Basic International Cash Management Tools (2)
June 14, 2009 – 2:46 amIt is important that users’ expectations be realistic as to what a global balance report can provide.
In the past, in order to be able to initiate transfers, a company had to subscribe to the proprietary electronic banking platforms of all their banks. These multiple subscriptions were not always convenient and posed additional access-security risks for the company. The SWIFT MT 101 message (see Appendix C) provides a solution by allowing a chosen “host” electronic banking platform to act as the conduit to transmit wire transfer messages to other banks.
The MT 101 is a message sent through an initial bank but destined for action by another financial institution. It can be used not only to pay funds but also to defund an account and consolidate balances with the concentration bank. Exhibit 7.2 illustrates how the MT 101 works, enabling a single electronic platform to manage an entire banking structure.

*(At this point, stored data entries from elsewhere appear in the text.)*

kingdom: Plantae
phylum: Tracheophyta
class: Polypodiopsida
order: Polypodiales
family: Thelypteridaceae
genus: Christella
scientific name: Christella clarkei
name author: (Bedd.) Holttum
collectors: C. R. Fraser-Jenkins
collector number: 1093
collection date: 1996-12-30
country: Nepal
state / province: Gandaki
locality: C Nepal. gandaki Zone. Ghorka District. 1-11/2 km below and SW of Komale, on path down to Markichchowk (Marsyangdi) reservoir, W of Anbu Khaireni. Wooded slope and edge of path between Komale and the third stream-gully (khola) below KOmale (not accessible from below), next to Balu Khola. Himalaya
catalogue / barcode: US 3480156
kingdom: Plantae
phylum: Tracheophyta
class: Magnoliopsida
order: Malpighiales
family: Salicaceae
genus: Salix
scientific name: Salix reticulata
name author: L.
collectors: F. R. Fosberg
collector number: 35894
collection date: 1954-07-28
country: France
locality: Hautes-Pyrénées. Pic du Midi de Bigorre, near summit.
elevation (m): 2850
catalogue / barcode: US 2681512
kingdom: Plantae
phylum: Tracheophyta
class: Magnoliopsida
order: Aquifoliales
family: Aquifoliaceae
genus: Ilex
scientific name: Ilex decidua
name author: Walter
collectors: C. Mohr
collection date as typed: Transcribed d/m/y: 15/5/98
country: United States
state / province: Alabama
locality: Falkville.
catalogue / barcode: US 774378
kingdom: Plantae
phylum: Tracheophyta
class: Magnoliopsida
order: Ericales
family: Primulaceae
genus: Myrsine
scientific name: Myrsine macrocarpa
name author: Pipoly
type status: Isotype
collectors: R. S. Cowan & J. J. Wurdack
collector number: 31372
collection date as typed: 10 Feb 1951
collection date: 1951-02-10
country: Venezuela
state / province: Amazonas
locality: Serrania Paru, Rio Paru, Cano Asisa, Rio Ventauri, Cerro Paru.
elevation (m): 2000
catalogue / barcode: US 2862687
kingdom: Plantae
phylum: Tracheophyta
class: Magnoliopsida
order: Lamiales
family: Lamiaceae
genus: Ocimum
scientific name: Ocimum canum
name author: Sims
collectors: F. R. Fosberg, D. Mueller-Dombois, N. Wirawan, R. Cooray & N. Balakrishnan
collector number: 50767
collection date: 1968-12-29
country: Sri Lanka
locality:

In the Real World: Bilateral Agreements
The MT 101 message type will prove to be very beneficial to treasurers. However, before it can be implemented, an agreement has to be in place between the customer and the “host” bank, and the host bank must also have executed a bilateral agreement (known as a bilat) with all the prospective recipient banks. The bilats are important because they define responsibilities and service levels between the parties. Some banks are even insisting on bilats with their own branches. Over the last few years, the major banks have been steadily increasing the number of bilats that are in place. A corporate customer with banking arrangements not covered by the existing agreements will have to wait until a new bilat Is negotiated, which can require considerable time.